(Stored data)

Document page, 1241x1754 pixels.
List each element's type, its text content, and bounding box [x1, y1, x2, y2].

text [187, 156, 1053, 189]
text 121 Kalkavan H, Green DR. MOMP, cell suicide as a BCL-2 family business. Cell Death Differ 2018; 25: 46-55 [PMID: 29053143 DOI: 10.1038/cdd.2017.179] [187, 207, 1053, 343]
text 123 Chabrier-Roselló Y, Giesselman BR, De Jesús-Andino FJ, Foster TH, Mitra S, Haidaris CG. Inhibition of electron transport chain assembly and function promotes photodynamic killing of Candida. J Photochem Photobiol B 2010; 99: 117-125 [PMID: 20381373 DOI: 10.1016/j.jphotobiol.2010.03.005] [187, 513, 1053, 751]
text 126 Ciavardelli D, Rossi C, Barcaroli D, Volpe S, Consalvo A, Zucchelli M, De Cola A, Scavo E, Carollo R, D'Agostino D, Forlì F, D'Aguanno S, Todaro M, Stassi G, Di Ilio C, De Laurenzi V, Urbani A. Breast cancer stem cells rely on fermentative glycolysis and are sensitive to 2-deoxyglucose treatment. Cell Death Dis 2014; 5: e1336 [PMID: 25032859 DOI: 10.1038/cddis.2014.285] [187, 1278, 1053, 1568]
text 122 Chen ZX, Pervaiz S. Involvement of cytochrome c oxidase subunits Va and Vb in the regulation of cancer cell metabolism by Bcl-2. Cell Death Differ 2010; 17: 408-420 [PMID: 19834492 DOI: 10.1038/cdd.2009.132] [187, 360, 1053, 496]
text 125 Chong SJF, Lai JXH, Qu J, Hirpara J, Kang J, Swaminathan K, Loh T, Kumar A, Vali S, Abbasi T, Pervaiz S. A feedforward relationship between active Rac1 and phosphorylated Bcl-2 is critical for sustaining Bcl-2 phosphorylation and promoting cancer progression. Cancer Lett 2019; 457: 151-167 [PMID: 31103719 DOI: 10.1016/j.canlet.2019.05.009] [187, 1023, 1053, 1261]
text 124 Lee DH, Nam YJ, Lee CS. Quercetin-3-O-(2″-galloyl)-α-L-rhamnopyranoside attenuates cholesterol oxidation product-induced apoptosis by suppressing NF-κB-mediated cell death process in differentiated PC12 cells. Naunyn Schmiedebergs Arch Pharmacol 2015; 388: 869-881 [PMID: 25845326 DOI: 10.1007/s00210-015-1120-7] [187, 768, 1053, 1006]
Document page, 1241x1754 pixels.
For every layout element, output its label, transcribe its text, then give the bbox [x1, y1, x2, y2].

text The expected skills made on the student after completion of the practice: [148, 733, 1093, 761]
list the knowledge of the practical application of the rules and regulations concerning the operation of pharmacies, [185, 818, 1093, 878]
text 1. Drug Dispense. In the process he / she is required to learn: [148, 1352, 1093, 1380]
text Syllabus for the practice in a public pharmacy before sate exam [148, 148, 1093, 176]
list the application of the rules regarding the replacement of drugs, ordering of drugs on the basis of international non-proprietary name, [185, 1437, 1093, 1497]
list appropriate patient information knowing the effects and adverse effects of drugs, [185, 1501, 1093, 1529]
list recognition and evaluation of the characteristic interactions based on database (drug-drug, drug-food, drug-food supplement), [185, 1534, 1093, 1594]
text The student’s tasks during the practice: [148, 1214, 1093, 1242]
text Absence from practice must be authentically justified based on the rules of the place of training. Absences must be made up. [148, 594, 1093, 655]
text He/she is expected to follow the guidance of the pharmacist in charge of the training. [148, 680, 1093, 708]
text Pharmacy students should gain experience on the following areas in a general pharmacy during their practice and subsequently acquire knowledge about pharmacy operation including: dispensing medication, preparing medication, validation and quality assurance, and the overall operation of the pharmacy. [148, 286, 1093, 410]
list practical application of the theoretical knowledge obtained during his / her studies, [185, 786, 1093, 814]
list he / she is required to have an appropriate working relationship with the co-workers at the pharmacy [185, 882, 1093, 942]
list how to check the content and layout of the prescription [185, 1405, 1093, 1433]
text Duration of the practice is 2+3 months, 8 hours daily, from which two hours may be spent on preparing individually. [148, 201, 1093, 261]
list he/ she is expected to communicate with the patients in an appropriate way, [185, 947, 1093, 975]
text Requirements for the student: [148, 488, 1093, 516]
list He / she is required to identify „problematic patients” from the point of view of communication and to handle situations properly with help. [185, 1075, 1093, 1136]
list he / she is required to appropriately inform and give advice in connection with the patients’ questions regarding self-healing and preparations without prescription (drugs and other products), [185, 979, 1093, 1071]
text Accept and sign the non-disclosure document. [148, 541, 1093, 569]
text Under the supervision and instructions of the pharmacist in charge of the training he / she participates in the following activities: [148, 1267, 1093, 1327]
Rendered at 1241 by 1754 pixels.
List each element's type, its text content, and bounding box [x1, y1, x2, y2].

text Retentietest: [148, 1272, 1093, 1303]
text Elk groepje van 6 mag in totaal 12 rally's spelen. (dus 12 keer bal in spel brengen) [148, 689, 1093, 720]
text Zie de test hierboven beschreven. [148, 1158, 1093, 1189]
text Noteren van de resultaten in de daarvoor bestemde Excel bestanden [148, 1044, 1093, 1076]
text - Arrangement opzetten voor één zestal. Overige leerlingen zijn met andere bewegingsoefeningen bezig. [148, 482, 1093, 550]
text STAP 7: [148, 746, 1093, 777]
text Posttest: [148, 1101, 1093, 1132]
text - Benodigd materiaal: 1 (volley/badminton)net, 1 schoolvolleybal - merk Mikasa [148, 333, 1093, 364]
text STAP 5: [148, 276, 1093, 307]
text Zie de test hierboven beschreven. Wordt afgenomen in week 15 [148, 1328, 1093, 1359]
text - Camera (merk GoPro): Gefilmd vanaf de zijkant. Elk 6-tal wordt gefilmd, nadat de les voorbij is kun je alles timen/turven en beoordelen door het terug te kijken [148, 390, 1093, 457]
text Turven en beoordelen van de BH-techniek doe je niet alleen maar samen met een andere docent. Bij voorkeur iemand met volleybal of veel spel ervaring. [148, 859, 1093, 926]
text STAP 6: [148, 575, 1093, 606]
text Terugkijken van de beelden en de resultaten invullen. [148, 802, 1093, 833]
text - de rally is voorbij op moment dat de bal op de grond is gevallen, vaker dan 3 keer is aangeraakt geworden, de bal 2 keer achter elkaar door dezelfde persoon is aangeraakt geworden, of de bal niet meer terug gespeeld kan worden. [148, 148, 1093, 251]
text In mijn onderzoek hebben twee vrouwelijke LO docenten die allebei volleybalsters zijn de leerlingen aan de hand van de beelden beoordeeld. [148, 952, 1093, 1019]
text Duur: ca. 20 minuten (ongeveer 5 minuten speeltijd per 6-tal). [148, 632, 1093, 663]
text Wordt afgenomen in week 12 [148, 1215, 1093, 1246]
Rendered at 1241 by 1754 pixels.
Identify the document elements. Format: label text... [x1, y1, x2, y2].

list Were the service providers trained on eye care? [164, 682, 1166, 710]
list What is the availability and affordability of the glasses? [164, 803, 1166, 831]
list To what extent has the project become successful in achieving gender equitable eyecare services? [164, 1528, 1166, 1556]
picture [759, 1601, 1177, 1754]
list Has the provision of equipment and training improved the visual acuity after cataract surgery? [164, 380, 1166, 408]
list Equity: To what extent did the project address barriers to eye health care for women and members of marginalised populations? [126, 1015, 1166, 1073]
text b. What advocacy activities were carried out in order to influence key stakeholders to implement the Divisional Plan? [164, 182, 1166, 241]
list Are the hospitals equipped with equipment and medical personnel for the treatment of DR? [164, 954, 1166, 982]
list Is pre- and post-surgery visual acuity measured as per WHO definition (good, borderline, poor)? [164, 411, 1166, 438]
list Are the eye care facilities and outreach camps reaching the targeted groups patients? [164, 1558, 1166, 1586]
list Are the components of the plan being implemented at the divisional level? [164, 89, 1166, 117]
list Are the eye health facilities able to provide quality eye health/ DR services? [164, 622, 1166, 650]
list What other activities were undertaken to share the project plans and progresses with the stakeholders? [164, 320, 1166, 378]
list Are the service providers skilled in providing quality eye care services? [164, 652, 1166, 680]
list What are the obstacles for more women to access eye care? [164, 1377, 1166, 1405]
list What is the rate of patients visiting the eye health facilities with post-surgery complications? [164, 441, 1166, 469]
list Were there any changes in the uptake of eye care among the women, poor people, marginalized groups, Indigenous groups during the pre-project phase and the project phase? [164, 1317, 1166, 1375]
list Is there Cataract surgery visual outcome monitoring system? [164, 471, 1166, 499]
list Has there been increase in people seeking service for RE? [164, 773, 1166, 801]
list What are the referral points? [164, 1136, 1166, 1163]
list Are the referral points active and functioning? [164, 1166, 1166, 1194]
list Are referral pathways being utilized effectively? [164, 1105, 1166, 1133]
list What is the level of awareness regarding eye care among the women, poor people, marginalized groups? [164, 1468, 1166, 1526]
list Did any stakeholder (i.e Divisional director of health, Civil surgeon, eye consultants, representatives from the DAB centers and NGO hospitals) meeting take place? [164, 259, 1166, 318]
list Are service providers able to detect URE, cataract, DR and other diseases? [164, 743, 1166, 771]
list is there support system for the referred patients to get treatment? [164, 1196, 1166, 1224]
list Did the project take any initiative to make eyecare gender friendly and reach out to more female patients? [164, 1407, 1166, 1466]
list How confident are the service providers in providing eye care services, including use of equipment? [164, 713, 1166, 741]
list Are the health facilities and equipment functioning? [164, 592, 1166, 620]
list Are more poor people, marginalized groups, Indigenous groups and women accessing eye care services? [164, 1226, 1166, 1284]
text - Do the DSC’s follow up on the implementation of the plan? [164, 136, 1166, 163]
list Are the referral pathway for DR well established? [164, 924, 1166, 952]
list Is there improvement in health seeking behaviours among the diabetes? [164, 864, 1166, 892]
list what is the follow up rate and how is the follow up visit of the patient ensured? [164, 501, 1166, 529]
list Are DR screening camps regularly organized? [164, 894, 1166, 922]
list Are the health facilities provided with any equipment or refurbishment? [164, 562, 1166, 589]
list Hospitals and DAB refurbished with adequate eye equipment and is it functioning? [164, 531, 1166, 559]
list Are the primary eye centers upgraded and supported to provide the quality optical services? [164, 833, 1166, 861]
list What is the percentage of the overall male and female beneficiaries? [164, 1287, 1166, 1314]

(End Stored data)

For each line in the material above that contains the string "centers", make a copy.

list Did any stakeholder (i.e Divisional director of health, Civil surgeon, eye consultants, representatives from the DAB centers and NGO hospitals) meeting take place? [164, 259, 1166, 318]
list Are the primary eye centers upgraded and supported to provide the quality optical services? [164, 833, 1166, 861]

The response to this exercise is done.